Teaching Outside the Classroom – Part Two
by John Morrell
Graduate Teaching Fellow, CFT
On April 5, 2011, the Center for Teaching hosted a “Conversation on Teaching” on the topic of “Teaching Outside the Classroom.” This is the second installment of a two-part blog post covering the observations made by two panelists – Steve Baskauf from Biology and David Furbish from Earth and Environmental Sciences – as they reflected on their experiences teaching courses that involve a field component.
Professor of Earth and Environmental Sciences David Furbish discussed an upper-level course he teaches in geomorphology. Professor Furbish argued for the inherent interest that geology seems to provoke – this is a course about how the landscape that we see evolves, and therefore a naturally compelling topic. Furbish’s courses are smaller than Baskauf’s, with 12 students and one TA. As an upper-level course, the students all have some background in EES.
Furbish focused on the task of balancing formality and informality and guiding students towards target topics. He reflected on the important steps of designing a meaningful field experience:
- Set up the field trip as a research project.
- Develop relevant concepts in class (i.e. hill-slope evolution).
- Conduct a theoretical examination of the issue in class long before going into the field. Students should have a sense of what the field trip is going to be about before they go.
- At least two weeks before heading into the field, develop the rudiments of basic hypotheses. At this point the instructor should give details about the field site so that students know what to expect.
- In the field, focus on the things that you’ve agreed to focus on and let the other stuff be icing on the cake.
As an example of the icing on the cake, Furbish pulled an acorn cap out of his pocket and cupped it in front of his mouth, producing a startlingly loud whistle. Furbish has developed a tradition of teaching students how to whistle through an acorn cap, often making a connection to the Vanderbilt’s oak leaf and acorn logo when he teaches students this trick. He also described making dirt-worms with his students. Arguing for the importance of showing students that faculty still see the wonder in their work, Furbish strives to cultivate an instructional personality in the field that he describes as “geeky-cool.” Asked how he creates teaching moments in the field, Furbish responded, “With a big, booming voice.” He stressed the performative aspects of teaching in the field – “there’s just something about being really animated.”

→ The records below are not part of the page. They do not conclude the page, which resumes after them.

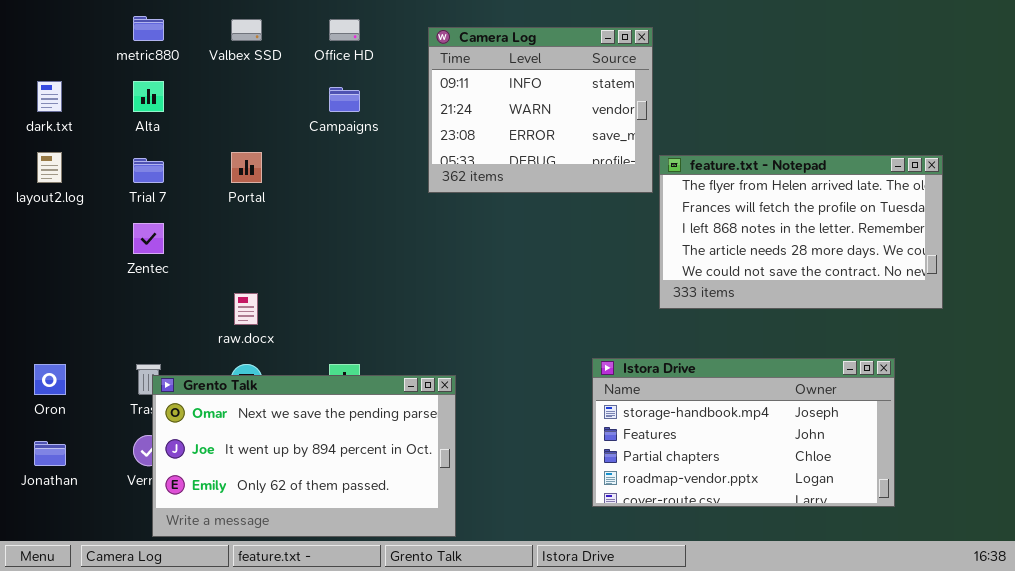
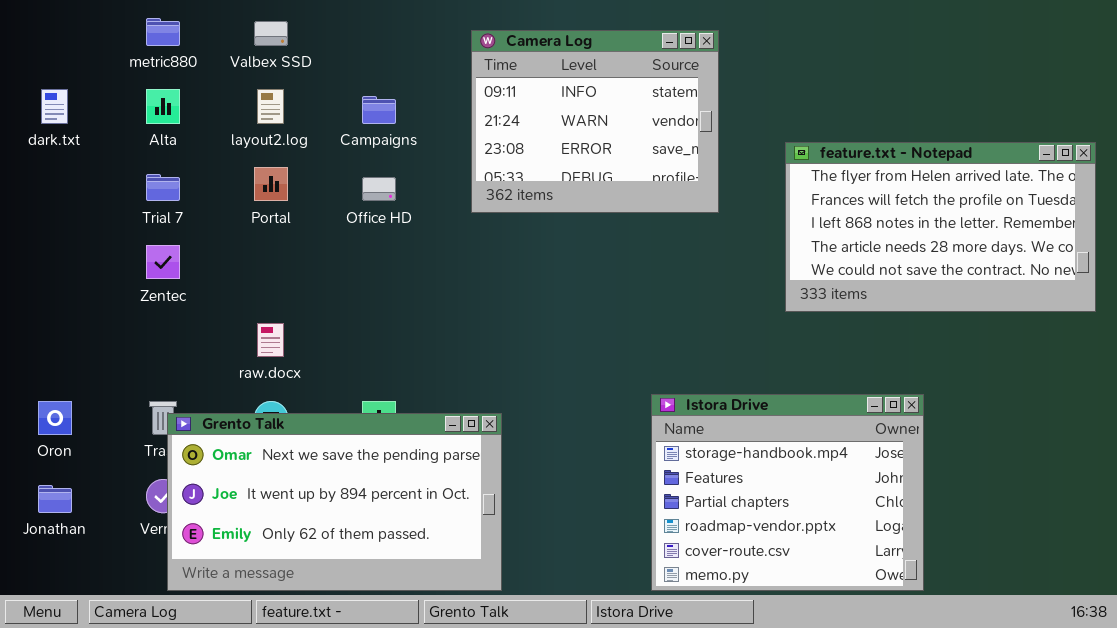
Office HD: [329,19,360,41] -> [362,177,396,201], moved
layout2.log: [37,152,62,183] -> [257,89,284,124], moved
feature.txt - Notepad: [659,155,943,309] -> [785,142,1096,312], moved
Istora Drive: [592,358,895,507] -> [651,394,924,591], resized

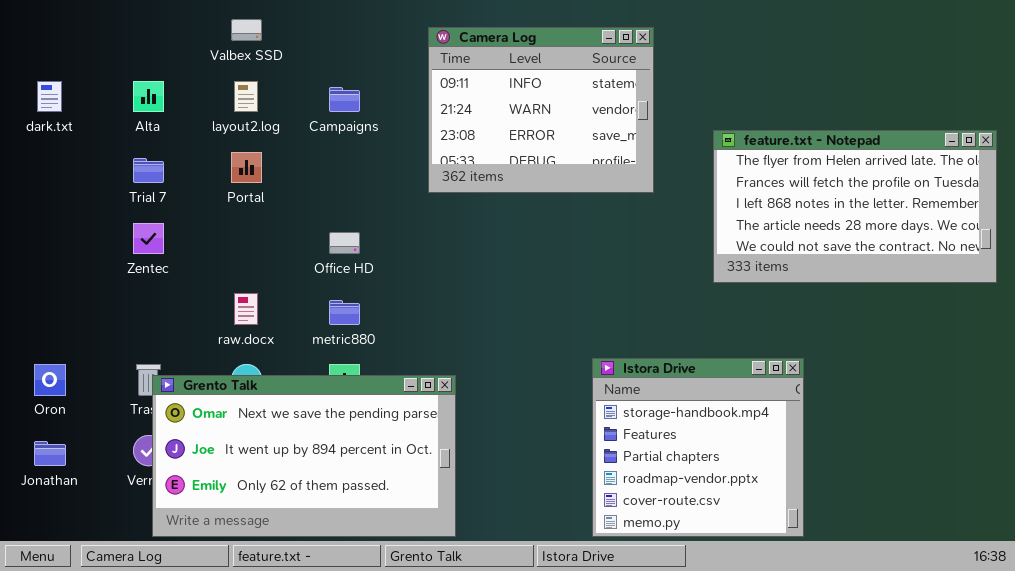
metric880: [146,18,180,46] -> [329,300,360,325], moved
Office HD: [362,177,396,201] -> [329,232,360,254], moved
Istora Drive: [651,394,924,591] -> [592,358,804,537], resized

Teaching in the field gives instructors the opportunity to get to know their students in greater depth – in terms of how they see the world differently from how the instructor sees the world. This insight into student world-views can help the instructor to better communicate the concepts of the course. Furbish also pointed to the group bonding and community building that happens with field experiences — seniors in EES can readily recount their favorite field trips.
Throughout the conversation, Furbish stressed the importance of good communication so that students know what to expect. Furbish emphasized that not providing adequate information to students on the front end can cause problems. The conceptual and logistical framework needs to be in place to make field-trips a positive experience for the students.
Furbish left the audience with two final pieces of advice: pack a backpack with extra sets of warm clothes, and bring along a couple bags of snickers for your students.